* _REQUIRED ACTION_:
Collect from the data below each line with "labels".

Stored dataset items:

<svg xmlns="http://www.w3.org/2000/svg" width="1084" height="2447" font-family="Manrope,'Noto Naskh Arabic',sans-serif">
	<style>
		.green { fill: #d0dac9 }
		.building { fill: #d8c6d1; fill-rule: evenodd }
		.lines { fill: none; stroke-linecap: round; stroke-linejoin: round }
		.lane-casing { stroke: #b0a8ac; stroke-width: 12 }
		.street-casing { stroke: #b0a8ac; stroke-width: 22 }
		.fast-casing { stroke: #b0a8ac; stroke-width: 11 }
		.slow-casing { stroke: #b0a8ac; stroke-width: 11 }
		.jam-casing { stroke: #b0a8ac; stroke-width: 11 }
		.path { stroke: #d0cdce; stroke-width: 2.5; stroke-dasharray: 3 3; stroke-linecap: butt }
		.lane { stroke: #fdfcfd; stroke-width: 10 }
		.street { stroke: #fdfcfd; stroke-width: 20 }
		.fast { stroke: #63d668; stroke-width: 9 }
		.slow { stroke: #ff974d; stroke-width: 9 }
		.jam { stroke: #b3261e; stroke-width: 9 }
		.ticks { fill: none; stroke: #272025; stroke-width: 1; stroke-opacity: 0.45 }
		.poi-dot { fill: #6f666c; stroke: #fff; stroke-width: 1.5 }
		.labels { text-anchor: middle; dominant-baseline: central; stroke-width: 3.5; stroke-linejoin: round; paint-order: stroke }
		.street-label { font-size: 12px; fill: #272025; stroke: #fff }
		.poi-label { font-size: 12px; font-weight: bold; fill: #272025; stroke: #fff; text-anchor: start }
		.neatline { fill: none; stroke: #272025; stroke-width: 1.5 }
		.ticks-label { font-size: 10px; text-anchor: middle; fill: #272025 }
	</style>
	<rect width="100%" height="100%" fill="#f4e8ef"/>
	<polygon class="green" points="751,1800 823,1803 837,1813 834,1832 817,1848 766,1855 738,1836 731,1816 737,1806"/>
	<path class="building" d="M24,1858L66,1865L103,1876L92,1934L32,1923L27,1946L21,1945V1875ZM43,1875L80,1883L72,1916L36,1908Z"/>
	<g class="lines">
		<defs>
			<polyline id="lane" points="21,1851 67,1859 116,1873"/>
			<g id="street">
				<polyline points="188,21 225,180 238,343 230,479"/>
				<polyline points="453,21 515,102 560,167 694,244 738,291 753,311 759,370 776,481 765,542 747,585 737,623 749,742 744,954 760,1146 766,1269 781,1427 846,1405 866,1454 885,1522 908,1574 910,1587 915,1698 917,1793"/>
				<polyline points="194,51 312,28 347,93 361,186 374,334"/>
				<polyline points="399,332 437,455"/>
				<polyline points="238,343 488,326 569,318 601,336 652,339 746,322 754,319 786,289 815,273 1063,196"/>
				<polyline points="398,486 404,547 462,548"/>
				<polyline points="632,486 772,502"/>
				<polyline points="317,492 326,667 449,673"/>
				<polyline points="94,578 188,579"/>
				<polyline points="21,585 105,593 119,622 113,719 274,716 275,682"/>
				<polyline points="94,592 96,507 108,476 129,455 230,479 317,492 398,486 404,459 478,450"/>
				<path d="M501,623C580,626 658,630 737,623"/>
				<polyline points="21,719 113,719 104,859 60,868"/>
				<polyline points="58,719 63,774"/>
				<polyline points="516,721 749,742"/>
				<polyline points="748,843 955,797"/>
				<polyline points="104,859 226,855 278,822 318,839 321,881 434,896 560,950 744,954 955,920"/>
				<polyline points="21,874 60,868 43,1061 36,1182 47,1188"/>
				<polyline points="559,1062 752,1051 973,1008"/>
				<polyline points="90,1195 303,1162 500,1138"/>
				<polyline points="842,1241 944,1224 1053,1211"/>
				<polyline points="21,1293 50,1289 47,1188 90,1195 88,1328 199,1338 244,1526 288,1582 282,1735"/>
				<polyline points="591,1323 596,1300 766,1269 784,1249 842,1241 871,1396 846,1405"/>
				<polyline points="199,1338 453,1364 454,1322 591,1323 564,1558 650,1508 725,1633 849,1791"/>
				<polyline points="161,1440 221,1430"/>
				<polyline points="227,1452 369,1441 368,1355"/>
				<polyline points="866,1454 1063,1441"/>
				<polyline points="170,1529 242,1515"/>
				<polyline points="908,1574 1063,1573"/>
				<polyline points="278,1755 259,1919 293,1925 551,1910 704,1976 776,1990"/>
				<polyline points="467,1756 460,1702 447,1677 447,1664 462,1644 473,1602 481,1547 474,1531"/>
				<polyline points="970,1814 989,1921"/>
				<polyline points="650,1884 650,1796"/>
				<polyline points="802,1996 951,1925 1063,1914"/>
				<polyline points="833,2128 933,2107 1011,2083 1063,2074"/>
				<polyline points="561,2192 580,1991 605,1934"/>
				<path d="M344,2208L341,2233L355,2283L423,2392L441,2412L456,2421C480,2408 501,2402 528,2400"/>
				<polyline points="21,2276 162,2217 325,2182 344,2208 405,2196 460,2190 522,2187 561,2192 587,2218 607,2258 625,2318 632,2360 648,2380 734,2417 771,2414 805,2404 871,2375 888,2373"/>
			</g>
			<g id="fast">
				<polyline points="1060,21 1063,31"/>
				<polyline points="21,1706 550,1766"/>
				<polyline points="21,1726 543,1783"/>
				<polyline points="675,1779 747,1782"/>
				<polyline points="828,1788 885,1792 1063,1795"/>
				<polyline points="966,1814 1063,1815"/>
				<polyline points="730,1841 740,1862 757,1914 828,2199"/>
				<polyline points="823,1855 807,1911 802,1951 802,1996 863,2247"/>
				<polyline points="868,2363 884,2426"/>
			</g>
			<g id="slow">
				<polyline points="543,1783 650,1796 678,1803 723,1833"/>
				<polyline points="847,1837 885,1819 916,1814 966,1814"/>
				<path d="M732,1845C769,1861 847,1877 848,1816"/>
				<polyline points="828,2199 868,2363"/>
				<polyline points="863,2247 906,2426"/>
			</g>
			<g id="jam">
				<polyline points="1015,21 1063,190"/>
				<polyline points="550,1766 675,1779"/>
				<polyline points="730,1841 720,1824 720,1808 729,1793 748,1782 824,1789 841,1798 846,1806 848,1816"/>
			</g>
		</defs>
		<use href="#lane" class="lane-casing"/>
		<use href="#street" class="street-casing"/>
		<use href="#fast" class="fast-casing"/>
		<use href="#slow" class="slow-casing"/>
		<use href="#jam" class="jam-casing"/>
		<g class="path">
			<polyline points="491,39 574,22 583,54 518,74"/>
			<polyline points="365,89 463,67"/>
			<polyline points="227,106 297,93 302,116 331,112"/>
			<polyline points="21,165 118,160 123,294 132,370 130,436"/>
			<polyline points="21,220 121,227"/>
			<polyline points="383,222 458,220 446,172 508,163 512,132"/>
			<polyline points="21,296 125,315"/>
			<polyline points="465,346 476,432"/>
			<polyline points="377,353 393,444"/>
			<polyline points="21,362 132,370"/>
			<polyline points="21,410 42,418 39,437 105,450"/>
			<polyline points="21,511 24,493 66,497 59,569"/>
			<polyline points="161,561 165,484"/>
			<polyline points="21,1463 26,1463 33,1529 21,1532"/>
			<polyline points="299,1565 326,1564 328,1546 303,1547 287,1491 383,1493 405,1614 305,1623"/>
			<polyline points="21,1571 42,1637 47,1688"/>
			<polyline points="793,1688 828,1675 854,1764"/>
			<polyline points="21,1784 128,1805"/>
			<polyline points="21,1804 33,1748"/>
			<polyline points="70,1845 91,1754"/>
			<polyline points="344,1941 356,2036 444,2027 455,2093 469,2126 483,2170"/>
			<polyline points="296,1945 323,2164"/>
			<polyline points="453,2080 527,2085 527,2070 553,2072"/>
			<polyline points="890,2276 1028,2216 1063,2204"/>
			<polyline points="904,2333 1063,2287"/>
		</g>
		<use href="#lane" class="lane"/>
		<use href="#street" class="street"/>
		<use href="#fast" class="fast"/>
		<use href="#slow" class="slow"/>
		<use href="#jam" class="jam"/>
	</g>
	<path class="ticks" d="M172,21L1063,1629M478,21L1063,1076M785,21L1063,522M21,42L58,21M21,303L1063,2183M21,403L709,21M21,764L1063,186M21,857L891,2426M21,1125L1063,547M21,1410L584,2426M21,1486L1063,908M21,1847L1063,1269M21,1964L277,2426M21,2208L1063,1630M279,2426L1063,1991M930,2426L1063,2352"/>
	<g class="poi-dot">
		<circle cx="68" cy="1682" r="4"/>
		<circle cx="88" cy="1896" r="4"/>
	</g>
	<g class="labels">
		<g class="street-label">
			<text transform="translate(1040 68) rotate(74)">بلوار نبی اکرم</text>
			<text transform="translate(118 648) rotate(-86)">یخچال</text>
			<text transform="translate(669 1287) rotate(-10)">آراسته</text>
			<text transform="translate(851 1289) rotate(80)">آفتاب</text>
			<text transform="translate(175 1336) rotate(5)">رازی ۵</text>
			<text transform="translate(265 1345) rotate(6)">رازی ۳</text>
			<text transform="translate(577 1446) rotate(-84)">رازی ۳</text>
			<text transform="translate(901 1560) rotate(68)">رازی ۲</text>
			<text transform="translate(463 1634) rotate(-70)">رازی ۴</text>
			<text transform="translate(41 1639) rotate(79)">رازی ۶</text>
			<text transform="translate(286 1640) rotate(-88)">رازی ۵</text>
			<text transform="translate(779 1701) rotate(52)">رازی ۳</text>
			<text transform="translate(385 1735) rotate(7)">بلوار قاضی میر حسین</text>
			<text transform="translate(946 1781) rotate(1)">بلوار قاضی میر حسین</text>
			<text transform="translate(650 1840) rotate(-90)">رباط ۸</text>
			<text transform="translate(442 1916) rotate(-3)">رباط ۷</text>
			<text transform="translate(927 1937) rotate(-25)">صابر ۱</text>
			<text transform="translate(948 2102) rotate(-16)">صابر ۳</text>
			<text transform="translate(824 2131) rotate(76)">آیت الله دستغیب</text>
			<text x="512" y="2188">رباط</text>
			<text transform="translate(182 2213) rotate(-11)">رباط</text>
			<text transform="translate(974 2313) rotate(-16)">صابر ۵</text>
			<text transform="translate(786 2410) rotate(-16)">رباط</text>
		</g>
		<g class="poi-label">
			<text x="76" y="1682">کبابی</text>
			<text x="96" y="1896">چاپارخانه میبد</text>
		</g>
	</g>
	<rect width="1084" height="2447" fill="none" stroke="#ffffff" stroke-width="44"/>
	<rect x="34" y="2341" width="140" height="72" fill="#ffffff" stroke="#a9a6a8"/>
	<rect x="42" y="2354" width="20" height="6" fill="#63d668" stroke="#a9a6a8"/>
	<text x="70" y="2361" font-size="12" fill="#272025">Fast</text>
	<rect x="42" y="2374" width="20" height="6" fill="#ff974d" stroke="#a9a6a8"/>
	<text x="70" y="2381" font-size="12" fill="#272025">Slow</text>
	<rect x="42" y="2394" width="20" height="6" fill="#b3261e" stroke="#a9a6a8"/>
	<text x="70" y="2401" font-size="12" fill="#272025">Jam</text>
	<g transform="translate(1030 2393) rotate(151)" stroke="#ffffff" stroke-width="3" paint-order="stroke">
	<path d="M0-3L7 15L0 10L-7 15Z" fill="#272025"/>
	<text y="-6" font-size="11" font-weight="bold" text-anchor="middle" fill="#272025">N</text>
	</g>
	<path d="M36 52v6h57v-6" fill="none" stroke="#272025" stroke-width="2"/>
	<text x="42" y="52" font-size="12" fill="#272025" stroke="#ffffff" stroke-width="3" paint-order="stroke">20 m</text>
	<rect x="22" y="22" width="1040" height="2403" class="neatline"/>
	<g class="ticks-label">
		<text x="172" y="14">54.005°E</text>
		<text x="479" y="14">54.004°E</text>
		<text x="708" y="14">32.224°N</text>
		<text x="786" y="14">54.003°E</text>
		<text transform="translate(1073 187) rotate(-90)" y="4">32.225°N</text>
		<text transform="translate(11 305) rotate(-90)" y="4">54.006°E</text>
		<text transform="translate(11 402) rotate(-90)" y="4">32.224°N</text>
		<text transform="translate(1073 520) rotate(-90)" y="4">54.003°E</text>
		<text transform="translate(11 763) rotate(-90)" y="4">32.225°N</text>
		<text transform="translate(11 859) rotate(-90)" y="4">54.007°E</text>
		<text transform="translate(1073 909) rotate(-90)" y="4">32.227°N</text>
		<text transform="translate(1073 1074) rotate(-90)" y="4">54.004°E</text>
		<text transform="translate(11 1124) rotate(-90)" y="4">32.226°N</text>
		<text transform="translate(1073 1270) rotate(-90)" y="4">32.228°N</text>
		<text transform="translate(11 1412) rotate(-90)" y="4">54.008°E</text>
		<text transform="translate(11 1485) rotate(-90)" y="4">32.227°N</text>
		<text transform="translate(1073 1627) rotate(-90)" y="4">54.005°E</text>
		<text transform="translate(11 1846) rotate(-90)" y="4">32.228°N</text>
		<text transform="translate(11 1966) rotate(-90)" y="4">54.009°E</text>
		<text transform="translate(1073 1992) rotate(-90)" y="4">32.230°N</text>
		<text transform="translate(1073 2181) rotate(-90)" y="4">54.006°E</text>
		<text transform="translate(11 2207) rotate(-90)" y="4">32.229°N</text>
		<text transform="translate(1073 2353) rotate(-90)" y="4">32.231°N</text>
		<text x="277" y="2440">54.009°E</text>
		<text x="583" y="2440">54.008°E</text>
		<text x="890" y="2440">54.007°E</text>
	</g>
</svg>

* _YOUR SOLUTION_:
		.labels { text-anchor: middle; dominant-baseline: central; stroke-width: 3.5; stroke-linejoin: round; paint-order: stroke }
	<g class="labels">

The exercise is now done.